Professor Bob Stone, director of the human interface technologies team at the university's school of electronic, electrical and computer engineering, said: "For the past three years, we have been looking at how virtual reality could help patients recover from serious surgery. Evidence from research demonstrated the restorative power of exposing patients to real-world natural scenes, viewed from their bedside windows.
"In hospital environments without such views, we believe that 'windows' to a virtual rural scene, complete with appropriate sights, sounds and time-of-day lighting effects, can be just as powerful.
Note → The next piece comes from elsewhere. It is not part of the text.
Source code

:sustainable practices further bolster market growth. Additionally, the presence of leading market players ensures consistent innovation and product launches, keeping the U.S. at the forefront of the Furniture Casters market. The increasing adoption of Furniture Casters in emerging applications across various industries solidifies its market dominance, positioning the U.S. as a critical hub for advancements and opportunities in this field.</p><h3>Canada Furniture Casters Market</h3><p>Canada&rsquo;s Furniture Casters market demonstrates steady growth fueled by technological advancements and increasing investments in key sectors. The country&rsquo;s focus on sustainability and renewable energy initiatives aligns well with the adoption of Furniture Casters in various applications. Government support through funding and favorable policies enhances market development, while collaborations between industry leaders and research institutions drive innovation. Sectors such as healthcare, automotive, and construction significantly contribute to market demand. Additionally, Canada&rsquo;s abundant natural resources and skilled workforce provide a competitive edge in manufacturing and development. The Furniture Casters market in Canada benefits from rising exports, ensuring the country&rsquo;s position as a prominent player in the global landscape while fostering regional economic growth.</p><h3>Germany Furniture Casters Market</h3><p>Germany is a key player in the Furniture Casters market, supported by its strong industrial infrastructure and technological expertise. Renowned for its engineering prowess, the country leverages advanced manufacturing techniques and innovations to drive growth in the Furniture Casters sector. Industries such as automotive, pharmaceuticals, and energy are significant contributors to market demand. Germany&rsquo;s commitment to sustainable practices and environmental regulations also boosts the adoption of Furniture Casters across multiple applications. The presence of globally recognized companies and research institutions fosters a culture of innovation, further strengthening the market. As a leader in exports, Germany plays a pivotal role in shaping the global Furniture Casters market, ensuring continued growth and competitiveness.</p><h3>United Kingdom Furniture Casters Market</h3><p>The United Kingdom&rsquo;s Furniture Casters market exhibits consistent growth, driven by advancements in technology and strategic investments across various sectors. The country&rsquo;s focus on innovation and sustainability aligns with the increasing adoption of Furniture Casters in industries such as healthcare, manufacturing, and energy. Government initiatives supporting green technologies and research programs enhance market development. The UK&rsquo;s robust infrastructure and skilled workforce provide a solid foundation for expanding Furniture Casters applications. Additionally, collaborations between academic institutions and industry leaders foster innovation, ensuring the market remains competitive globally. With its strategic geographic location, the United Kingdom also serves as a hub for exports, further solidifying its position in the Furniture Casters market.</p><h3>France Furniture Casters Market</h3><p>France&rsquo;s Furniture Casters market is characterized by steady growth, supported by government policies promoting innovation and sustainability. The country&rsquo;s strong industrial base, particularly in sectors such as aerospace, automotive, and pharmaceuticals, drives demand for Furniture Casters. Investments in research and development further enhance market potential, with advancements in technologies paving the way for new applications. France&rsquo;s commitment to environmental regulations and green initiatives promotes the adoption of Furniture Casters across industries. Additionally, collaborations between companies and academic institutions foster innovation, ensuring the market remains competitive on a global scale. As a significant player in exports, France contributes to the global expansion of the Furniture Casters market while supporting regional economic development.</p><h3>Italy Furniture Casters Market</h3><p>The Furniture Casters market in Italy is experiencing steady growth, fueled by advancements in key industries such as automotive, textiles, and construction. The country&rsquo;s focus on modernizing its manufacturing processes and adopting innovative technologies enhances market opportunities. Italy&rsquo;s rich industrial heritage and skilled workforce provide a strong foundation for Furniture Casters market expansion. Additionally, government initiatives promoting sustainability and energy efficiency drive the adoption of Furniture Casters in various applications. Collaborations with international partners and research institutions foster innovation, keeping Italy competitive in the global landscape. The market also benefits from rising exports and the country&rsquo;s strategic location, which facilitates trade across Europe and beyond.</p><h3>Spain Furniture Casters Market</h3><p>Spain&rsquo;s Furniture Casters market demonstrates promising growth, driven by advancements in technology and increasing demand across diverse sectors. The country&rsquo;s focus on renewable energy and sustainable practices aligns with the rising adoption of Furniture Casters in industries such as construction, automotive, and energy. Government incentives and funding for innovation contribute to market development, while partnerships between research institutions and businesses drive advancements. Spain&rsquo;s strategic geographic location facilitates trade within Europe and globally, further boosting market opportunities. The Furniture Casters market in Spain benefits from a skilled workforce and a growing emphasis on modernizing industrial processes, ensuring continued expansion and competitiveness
"We also believe that those same virtual worlds can be developed to provide motivational interactive exercises to help amputees."
Villagers will be able to experience demonstrations of the virtual environments using technologies from gaming controllers and motion sensors to the latest virtual reality head-mounted display.
They will also get the chance to see how a huge commercial dock and railway complex, once planned for Wembury but never built, would look now. The doomed project, mooted just after the turn of the 20th century, has been digitally created by the researchers using "augmented reality" technology.
Prof Stone said: "The exercise demonstrated just how much of Wembury Bay would have been dominated by the presence of multiple quays, cranes, railway tracks, breakwaters and dockside services, not to mention the housing infrastructure necessary to support such a massive venture.
"Had the proposals not been rejected by the House of Lords in 1909, this development would have decimated the village and coastal areas beyond recognition."
At the suggestion of the Wembury Historical Society and villagers, all proceeds from the evening will be donated to the Queen Elizabeth Hospital Charity.